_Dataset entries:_
——————————

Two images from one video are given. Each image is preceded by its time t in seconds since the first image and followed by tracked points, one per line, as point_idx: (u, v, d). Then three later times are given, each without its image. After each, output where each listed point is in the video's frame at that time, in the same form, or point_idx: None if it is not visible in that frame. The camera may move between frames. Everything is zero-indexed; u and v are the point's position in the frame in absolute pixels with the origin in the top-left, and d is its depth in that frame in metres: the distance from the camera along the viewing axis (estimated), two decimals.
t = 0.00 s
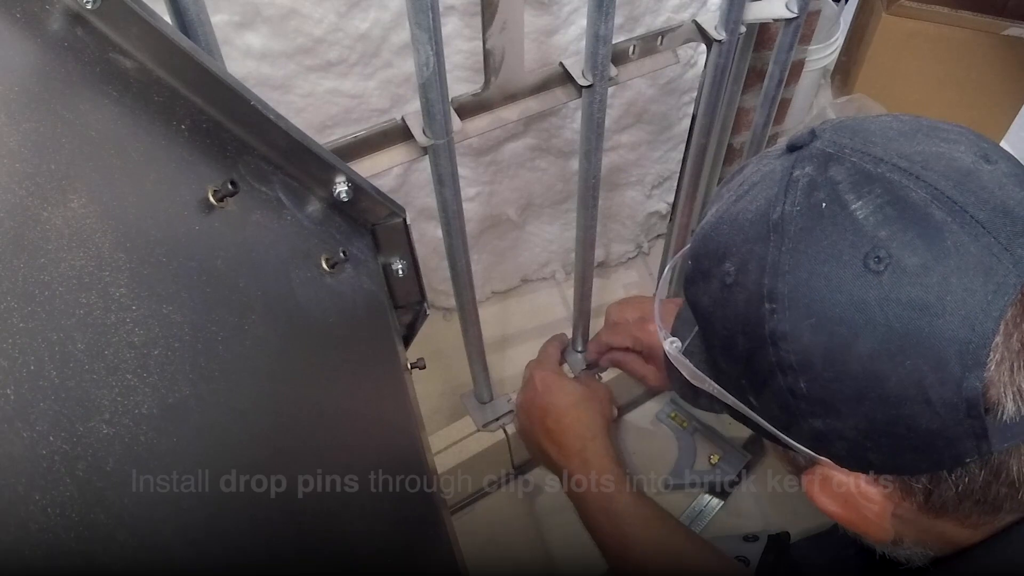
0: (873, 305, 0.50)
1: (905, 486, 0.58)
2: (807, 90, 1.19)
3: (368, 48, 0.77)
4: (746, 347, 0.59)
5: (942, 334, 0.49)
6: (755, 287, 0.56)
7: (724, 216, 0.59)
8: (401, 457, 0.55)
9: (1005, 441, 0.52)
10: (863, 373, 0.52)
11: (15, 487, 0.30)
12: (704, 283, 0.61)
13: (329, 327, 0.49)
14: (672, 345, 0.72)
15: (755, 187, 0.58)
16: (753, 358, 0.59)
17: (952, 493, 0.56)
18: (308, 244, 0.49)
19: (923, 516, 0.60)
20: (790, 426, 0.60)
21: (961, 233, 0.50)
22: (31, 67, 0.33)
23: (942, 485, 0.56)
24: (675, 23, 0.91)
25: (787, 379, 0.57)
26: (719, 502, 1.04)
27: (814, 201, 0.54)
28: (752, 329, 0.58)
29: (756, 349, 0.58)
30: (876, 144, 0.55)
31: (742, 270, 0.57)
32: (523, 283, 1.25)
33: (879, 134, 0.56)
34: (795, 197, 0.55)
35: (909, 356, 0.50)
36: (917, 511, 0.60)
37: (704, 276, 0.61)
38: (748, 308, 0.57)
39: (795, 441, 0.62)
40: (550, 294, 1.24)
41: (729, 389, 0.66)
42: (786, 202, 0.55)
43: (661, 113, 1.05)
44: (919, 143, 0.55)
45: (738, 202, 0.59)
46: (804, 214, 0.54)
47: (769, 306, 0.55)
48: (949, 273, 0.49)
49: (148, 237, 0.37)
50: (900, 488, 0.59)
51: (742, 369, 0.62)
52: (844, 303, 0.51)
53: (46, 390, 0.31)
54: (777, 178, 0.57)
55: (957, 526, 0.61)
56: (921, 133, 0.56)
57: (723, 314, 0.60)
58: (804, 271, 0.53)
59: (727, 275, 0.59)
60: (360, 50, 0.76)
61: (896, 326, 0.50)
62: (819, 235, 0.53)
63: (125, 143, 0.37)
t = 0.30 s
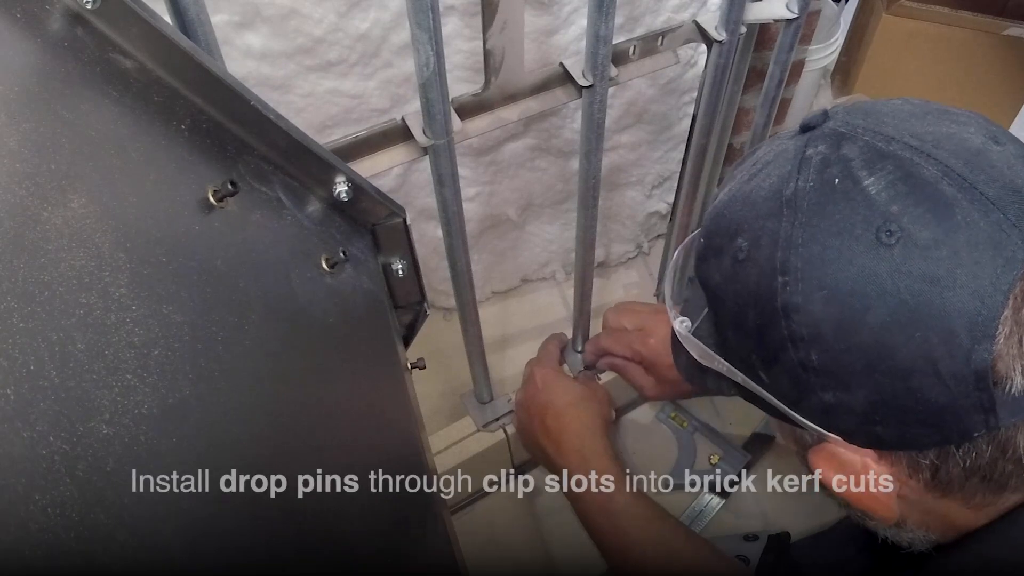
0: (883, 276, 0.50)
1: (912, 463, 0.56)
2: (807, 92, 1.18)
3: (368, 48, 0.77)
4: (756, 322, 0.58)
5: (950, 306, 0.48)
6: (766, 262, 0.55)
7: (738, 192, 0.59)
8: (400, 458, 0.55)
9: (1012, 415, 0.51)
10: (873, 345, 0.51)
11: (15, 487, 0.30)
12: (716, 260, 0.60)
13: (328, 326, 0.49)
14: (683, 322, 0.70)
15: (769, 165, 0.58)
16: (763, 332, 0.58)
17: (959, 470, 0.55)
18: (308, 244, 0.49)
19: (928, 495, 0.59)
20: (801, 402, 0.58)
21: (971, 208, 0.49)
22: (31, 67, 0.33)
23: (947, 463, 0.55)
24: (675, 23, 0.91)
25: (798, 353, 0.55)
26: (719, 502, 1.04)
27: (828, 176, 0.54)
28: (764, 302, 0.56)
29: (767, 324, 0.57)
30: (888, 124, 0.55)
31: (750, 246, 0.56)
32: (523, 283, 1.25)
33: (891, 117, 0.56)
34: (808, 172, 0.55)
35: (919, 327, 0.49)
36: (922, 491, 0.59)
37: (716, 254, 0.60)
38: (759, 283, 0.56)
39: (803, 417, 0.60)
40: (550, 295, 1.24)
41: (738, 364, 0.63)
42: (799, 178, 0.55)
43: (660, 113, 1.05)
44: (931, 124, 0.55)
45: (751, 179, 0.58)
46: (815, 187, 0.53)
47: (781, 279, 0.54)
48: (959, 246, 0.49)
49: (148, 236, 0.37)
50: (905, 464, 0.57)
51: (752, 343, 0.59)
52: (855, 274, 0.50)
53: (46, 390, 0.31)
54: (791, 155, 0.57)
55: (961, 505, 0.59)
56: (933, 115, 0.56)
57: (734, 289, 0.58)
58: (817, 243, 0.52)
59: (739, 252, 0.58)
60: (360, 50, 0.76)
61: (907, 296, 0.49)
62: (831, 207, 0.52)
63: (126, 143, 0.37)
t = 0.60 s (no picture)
0: (875, 259, 0.50)
1: (904, 453, 0.56)
2: (807, 92, 1.18)
3: (368, 48, 0.77)
4: (754, 308, 0.57)
5: (942, 291, 0.48)
6: (762, 249, 0.55)
7: (736, 185, 0.59)
8: (400, 458, 0.55)
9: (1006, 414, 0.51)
10: (865, 329, 0.51)
11: (15, 487, 0.30)
12: (714, 251, 0.60)
13: (328, 326, 0.49)
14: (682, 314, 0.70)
15: (769, 156, 0.58)
16: (759, 318, 0.57)
17: (954, 459, 0.54)
18: (308, 244, 0.49)
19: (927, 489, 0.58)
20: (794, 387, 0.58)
21: (962, 196, 0.49)
22: (31, 67, 0.33)
23: (942, 451, 0.54)
24: (675, 23, 0.91)
25: (792, 337, 0.55)
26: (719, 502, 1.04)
27: (824, 164, 0.54)
28: (759, 288, 0.56)
29: (763, 310, 0.56)
30: (883, 117, 0.55)
31: (747, 236, 0.56)
32: (523, 283, 1.25)
33: (888, 110, 0.56)
34: (805, 163, 0.55)
35: (911, 311, 0.49)
36: (918, 485, 0.58)
37: (715, 244, 0.60)
38: (756, 270, 0.56)
39: (797, 408, 0.60)
40: (550, 295, 1.24)
41: (735, 354, 0.63)
42: (796, 168, 0.55)
43: (660, 113, 1.05)
44: (926, 118, 0.54)
45: (749, 171, 0.58)
46: (811, 176, 0.54)
47: (777, 265, 0.54)
48: (951, 233, 0.48)
49: (148, 236, 0.37)
50: (900, 454, 0.57)
51: (748, 332, 0.60)
52: (849, 259, 0.50)
53: (45, 390, 0.31)
54: (788, 148, 0.57)
55: (961, 503, 0.58)
56: (927, 111, 0.56)
57: (732, 279, 0.58)
58: (811, 229, 0.52)
59: (737, 241, 0.58)
60: (360, 50, 0.76)
61: (898, 280, 0.49)
62: (826, 196, 0.52)
63: (126, 143, 0.37)
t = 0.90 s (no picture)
0: (870, 247, 0.50)
1: (904, 440, 0.55)
2: (807, 92, 1.18)
3: (368, 48, 0.77)
4: (754, 300, 0.57)
5: (934, 276, 0.48)
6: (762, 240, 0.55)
7: (737, 185, 0.59)
8: (400, 459, 0.55)
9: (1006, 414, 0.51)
10: (860, 314, 0.50)
11: (15, 487, 0.30)
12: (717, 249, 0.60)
13: (328, 326, 0.49)
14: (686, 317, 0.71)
15: (766, 157, 0.58)
16: (759, 310, 0.57)
17: (952, 444, 0.53)
18: (308, 244, 0.49)
19: (927, 478, 0.57)
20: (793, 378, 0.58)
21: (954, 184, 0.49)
22: (31, 67, 0.33)
23: (939, 435, 0.53)
24: (675, 23, 0.91)
25: (791, 325, 0.55)
26: (719, 501, 1.04)
27: (820, 158, 0.54)
28: (759, 279, 0.56)
29: (763, 300, 0.56)
30: (877, 115, 0.55)
31: (748, 229, 0.57)
32: (523, 283, 1.25)
33: (882, 110, 0.56)
34: (802, 159, 0.55)
35: (912, 315, 0.49)
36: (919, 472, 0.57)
37: (718, 241, 0.60)
38: (757, 261, 0.56)
39: (797, 397, 0.59)
40: (550, 295, 1.24)
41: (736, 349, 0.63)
42: (792, 165, 0.55)
43: (660, 113, 1.05)
44: (919, 115, 0.55)
45: (750, 171, 0.59)
46: (807, 170, 0.54)
47: (776, 254, 0.54)
48: (942, 218, 0.49)
49: (148, 236, 0.37)
50: (899, 441, 0.56)
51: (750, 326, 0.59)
52: (843, 248, 0.51)
53: (46, 390, 0.31)
54: (785, 147, 0.57)
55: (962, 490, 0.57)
56: (919, 109, 0.56)
57: (734, 274, 0.58)
58: (807, 219, 0.52)
59: (738, 236, 0.58)
60: (360, 50, 0.76)
61: (891, 266, 0.49)
62: (823, 188, 0.52)
63: (126, 143, 0.37)
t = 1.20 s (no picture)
0: (854, 252, 0.50)
1: (887, 444, 0.56)
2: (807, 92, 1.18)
3: (368, 48, 0.77)
4: (735, 304, 0.57)
5: (918, 280, 0.48)
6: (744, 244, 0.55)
7: (720, 190, 0.59)
8: (401, 459, 0.55)
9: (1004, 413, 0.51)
10: (844, 317, 0.51)
11: (15, 487, 0.30)
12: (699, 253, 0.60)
13: (329, 326, 0.49)
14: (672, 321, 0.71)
15: (750, 161, 0.58)
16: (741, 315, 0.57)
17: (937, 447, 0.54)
18: (308, 244, 0.49)
19: (913, 481, 0.58)
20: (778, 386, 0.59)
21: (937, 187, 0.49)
22: (31, 67, 0.33)
23: (922, 438, 0.54)
24: (675, 23, 0.91)
25: (773, 330, 0.55)
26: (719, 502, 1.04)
27: (802, 161, 0.54)
28: (741, 284, 0.56)
29: (745, 304, 0.56)
30: (861, 117, 0.55)
31: (730, 234, 0.57)
32: (523, 283, 1.25)
33: (867, 113, 0.56)
34: (784, 163, 0.55)
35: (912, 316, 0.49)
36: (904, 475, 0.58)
37: (700, 244, 0.60)
38: (738, 266, 0.56)
39: (781, 403, 0.60)
40: (550, 295, 1.24)
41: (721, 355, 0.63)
42: (776, 169, 0.55)
43: (660, 113, 1.05)
44: (903, 118, 0.55)
45: (735, 174, 0.59)
46: (790, 174, 0.54)
47: (758, 259, 0.54)
48: (924, 221, 0.49)
49: (148, 236, 0.37)
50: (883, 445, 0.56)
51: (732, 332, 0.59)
52: (826, 252, 0.51)
53: (46, 390, 0.31)
54: (768, 150, 0.57)
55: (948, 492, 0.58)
56: (903, 112, 0.56)
57: (716, 278, 0.58)
58: (791, 223, 0.52)
59: (721, 240, 0.58)
60: (360, 50, 0.76)
61: (875, 268, 0.49)
62: (804, 191, 0.52)
63: (126, 143, 0.37)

——————————

What is needed is an exact copy of the lines from the one containing "20: (778, 386, 0.59)" to the end of the data; please add nothing else.

_Solved exercise:_
20: (778, 386, 0.59)
21: (937, 187, 0.49)
22: (31, 67, 0.33)
23: (922, 438, 0.54)
24: (675, 23, 0.91)
25: (773, 330, 0.55)
26: (719, 502, 1.04)
27: (802, 161, 0.54)
28: (741, 284, 0.56)
29: (745, 304, 0.56)
30: (861, 117, 0.55)
31: (730, 234, 0.57)
32: (523, 283, 1.25)
33: (867, 113, 0.56)
34: (784, 163, 0.55)
35: (912, 316, 0.49)
36: (904, 475, 0.58)
37: (700, 244, 0.60)
38: (738, 266, 0.56)
39: (781, 403, 0.60)
40: (550, 295, 1.24)
41: (721, 355, 0.63)
42: (776, 169, 0.55)
43: (660, 113, 1.05)
44: (903, 118, 0.55)
45: (735, 174, 0.59)
46: (790, 174, 0.54)
47: (758, 259, 0.54)
48: (924, 221, 0.49)
49: (148, 236, 0.37)
50: (883, 445, 0.56)
51: (732, 332, 0.59)
52: (826, 252, 0.51)
53: (46, 390, 0.31)
54: (768, 150, 0.57)
55: (948, 492, 0.58)
56: (903, 112, 0.56)
57: (716, 278, 0.58)
58: (791, 223, 0.52)
59: (721, 240, 0.58)
60: (360, 50, 0.76)
61: (875, 268, 0.49)
62: (804, 191, 0.52)
63: (126, 143, 0.37)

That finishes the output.